AbstractExperimental results on the performance of a Ballard 5 kW proton exchange membrane fuel cell stack for different oxygen contents in the oxidant are presented. A description of the experimental setup is given. Polarization, power, and efficiency curves as a function of the current density, for different oxygen concentrations are presented. This detailed characterization of the fuel cell stack behavior is required in order to evaluate the effects of oxygen enrichment on the net power output of the stack. This investigation is done in the framework of a project on stand‐alone power generation systems using renewable energy sources, and based on hydrogen production and storage. An electrolyzer, powered by the excess electrical energy from renewable energy sources, produces hydrogen. The stored hydrogen could then be used to feed an energy conversion device, such as a fuel cell stack, which acts as a secondary power source in periods of high demand. Therefore, a second objective is to evaluate the possibility of using the oxygen produced by the electrolyzer for the enrichment. Other oxygen enrichment techniques such as membrane gas separation and pressure swing adsorption are also discussed. Net available power and system efficiency are used as comparison factors.

Dynamics and stability of a wind stand-alone power system

A simulation and digital computer model of a wind stand-alone power generation system, including wind turbine generator pitch control and a Superconducting Magnetic Energy Storage (SMES) unit, is developed for dynamic and stability evaluation. The effect of introducing the SMES unit for improvement of stability and system dynamic response is studied. The wind turbine generator pitch control gain is optimized by actual integration of squared errors in the response. The frequency deviation due to load perturbation is reduced using the SMES unit. Analysis of system stability has been explored using an eigenvalue sensitivity technique. The response of the power system with optimal gain setting to random load changes due to the random nature of the wind has then been studied.

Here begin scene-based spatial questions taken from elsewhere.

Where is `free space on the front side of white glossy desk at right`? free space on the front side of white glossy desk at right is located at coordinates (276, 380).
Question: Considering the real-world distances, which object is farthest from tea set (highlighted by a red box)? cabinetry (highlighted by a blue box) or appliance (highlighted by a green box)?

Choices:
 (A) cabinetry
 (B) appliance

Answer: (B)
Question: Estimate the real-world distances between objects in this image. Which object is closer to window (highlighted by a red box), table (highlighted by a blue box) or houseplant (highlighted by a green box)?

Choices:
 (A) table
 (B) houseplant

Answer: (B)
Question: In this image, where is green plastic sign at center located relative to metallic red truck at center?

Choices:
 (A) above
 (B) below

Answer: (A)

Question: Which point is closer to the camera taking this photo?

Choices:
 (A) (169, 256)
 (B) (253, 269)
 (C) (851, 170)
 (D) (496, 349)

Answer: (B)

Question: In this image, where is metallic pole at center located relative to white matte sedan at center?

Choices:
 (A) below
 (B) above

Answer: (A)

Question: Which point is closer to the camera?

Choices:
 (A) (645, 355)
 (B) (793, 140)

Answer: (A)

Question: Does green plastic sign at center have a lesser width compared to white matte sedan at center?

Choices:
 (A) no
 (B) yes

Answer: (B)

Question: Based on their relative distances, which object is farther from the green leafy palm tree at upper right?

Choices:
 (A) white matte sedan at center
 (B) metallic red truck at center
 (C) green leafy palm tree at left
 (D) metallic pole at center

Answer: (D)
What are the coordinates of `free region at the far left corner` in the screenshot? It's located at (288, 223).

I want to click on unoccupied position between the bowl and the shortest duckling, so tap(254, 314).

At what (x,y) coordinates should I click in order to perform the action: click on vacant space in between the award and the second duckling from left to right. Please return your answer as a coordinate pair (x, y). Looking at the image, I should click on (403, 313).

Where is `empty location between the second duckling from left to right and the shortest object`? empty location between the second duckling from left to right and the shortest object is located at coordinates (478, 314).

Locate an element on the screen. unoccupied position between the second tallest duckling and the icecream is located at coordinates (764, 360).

Optimal sizing of stand-alone photovoltaic solar power systems

We examine simple yet accurate analytic procedures for designing optimal stand-alone photovoltaic power generation systems. Solar electricity systems can represent a cost-effective alternative to high cost, conventional, diesel-fired generators, particularly in developing countries where most of the population lives in rural and isolated areas. However, the lack of simple but accurate analytic design tools currently results in either (a) significant, wasteful oversizing or (b) extremely high design costs for one-of-a-kind projects. The analytic solutions discussed here can bring the price of stand-alone photovoltaic systems to economic viabilty at today's hardware and fuel prices, and can also enable local designers in developing countries to design these systems economically and on their own. The analytic models are based on the theory of stochastic processes, and stem from analyses originally developed for analogous water reservoir, queueing and insurance risk problems.